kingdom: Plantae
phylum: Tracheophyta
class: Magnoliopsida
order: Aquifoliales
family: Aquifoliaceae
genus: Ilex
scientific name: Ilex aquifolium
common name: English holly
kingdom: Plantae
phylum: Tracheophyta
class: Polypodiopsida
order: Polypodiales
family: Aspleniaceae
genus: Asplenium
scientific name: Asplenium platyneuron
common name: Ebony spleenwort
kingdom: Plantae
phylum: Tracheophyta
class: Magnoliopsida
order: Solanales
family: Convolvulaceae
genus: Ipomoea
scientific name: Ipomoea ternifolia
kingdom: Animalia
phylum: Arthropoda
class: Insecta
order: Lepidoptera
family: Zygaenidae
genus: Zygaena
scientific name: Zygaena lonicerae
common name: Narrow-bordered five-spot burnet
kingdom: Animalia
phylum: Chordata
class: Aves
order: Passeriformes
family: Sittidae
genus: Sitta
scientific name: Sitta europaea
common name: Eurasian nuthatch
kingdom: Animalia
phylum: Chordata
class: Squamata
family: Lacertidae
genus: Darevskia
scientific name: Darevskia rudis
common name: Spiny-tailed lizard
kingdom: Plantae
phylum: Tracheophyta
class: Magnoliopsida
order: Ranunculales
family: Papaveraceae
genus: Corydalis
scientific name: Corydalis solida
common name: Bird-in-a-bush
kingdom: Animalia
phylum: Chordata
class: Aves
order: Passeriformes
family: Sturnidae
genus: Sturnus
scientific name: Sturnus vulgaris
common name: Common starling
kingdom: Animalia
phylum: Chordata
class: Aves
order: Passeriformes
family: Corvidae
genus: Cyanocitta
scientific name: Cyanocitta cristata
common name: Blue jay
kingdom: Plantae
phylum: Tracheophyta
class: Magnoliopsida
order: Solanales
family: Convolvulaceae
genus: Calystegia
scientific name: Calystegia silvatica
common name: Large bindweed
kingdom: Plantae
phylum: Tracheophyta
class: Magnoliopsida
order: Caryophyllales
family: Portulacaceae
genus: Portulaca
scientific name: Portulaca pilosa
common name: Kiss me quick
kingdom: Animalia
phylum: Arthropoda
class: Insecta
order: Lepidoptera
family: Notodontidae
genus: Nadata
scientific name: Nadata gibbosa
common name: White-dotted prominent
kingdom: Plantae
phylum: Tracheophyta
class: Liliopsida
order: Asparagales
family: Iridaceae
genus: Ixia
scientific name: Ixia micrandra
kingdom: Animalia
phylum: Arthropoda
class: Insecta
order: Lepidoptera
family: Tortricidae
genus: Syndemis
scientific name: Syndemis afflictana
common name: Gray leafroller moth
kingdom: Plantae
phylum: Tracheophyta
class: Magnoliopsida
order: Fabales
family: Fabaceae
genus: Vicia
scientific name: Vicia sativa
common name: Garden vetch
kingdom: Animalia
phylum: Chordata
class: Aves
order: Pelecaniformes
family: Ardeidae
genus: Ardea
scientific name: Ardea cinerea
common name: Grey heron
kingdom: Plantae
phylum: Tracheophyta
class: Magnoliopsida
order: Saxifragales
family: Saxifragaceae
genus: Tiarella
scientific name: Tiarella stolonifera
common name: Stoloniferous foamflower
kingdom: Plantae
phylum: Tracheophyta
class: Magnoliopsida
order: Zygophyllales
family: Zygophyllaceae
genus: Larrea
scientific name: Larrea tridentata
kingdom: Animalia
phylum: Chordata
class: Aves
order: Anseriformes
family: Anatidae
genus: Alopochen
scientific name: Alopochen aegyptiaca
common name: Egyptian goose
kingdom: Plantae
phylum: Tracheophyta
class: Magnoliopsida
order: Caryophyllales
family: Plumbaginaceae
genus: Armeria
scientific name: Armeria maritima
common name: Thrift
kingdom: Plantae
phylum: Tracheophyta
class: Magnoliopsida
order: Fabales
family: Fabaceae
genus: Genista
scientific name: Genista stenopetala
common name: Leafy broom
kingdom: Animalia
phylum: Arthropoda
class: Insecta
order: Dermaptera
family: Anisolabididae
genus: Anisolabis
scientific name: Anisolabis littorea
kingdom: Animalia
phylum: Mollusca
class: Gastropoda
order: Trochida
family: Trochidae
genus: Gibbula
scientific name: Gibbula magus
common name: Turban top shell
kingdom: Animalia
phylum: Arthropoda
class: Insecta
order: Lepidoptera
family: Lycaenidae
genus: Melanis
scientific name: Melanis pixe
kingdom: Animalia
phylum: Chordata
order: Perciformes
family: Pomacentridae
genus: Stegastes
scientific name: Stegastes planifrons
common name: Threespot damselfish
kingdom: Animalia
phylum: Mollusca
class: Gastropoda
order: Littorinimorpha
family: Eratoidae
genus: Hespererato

□ □ □ □ □

Exercise brief
Reproduce every line of the material above, substituting "vernacular name" for each occurrence of "common name" and leaving all other text unchanged.

Correct output
kingdom: Plantae
phylum: Tracheophyta
class: Magnoliopsida
order: Aquifoliales
family: Aquifoliaceae
genus: Ilex
scientific name: Ilex aquifolium
vernacular name: English holly
kingdom: Plantae
phylum: Tracheophyta
class: Polypodiopsida
order: Polypodiales
family: Aspleniaceae
genus: Asplenium
scientific name: Asplenium platyneuron
vernacular name: Ebony spleenwort
kingdom: Plantae
phylum: Tracheophyta
class: Magnoliopsida
order: Solanales
family: Convolvulaceae
genus: Ipomoea
scientific name: Ipomoea ternifolia
kingdom: Animalia
phylum: Arthropoda
class: Insecta
order: Lepidoptera
family: Zygaenidae
genus: Zygaena
scientific name: Zygaena lonicerae
vernacular name: Narrow-bordered five-spot burnet
kingdom: Animalia
phylum: Chordata
class: Aves
order: Passeriformes
family: Sittidae
genus: Sitta
scientific name: Sitta europaea
vernacular name: Eurasian nuthatch
kingdom: Animalia
phylum: Chordata
class: Squamata
family: Lacertidae
genus: Darevskia
scientific name: Darevskia rudis
vernacular name: Spiny-tailed lizard
kingdom: Plantae
phylum: Tracheophyta
class: Magnoliopsida
order: Ranunculales
family: Papaveraceae
genus: Corydalis
scientific name: Corydalis solida
vernacular name: Bird-in-a-bush
kingdom: Animalia
phylum: Chordata
class: Aves
order: Passeriformes
family: Sturnidae
genus: Sturnus
scientific name: Sturnus vulgaris
vernacular name: Common starling
kingdom: Animalia
phylum: Chordata
class: Aves
order: Passeriformes
family: Corvidae
genus: Cyanocitta
scientific name: Cyanocitta cristata
vernacular name: Blue jay
kingdom: Plantae
phylum: Tracheophyta
class: Magnoliopsida
order: Solanales
family: Convolvulaceae
genus: Calystegia
scientific name: Calystegia silvatica
vernacular name: Large bindweed
kingdom: Plantae
phylum: Tracheophyta
class: Magnoliopsida
order: Caryophyllales
family: Portulacaceae
genus: Portulaca
scientific name: Portulaca pilosa
vernacular name: Kiss me quick
kingdom: Animalia
phylum: Arthropoda
class: Insecta
order: Lepidoptera
family: Notodontidae
genus: Nadata
scientific name: Nadata gibbosa
vernacular name: White-dotted prominent
kingdom: Plantae
phylum: Tracheophyta
class: Liliopsida
order: Asparagales
family: Iridaceae
genus: Ixia
scientific name: Ixia micrandra
kingdom: Animalia
phylum: Arthropoda
class: Insecta
order: Lepidoptera
family: Tortricidae
genus: Syndemis
scientific name: Syndemis afflictana
vernacular name: Gray leafroller moth
kingdom: Plantae
phylum: Tracheophyta
class: Magnoliopsida
order: Fabales
family: Fabaceae
genus: Vicia
scientific name: Vicia sativa
vernacular name: Garden vetch
kingdom: Animalia
phylum: Chordata
class: Aves
order: Pelecaniformes
family: Ardeidae
genus: Ardea
scientific name: Ardea cinerea
vernacular name: Grey heron
kingdom: Plantae
phylum: Tracheophyta
class: Magnoliopsida
order: Saxifragales
family: Saxifragaceae
genus: Tiarella
scientific name: Tiarella stolonifera
vernacular name: Stoloniferous foamflower
kingdom: Plantae
phylum: Tracheophyta
class: Magnoliopsida
order: Zygophyllales
family: Zygophyllaceae
genus: Larrea
scientific name: Larrea tridentata
kingdom: Animalia
phylum: Chordata
class: Aves
order: Anseriformes
family: Anatidae
genus: Alopochen
scientific name: Alopochen aegyptiaca
vernacular name: Egyptian goose
kingdom: Plantae
phylum: Tracheophyta
class: Magnoliopsida
order: Caryophyllales
family: Plumbaginaceae
genus: Armeria
scientific name: Armeria maritima
vernacular name: Thrift
kingdom: Plantae
phylum: Tracheophyta
class: Magnoliopsida
order: Fabales
family: Fabaceae
genus: Genista
scientific name: Genista stenopetala
vernacular name: Leafy broom
kingdom: Animalia
phylum: Arthropoda
class: Insecta
order: Dermaptera
family: Anisolabididae
genus: Anisolabis
scientific name: Anisolabis littorea
kingdom: Animalia
phylum: Mollusca
class: Gastropoda
order: Trochida
family: Trochidae
genus: Gibbula
scientific name: Gibbula magus
vernacular name: Turban top shell
kingdom: Animalia
phylum: Arthropoda
class: Insecta
order: Lepidoptera
family: Lycaenidae
genus: Melanis
scientific name: Melanis pixe
kingdom: Animalia
phylum: Chordata
order: Perciformes
family: Pomacentridae
genus: Stegastes
scientific name: Stegastes planifrons
vernacular name: Threespot damselfish
kingdom: Animalia
phylum: Mollusca
class: Gastropoda
order: Littorinimorpha
family: Eratoidae
genus: Hespererato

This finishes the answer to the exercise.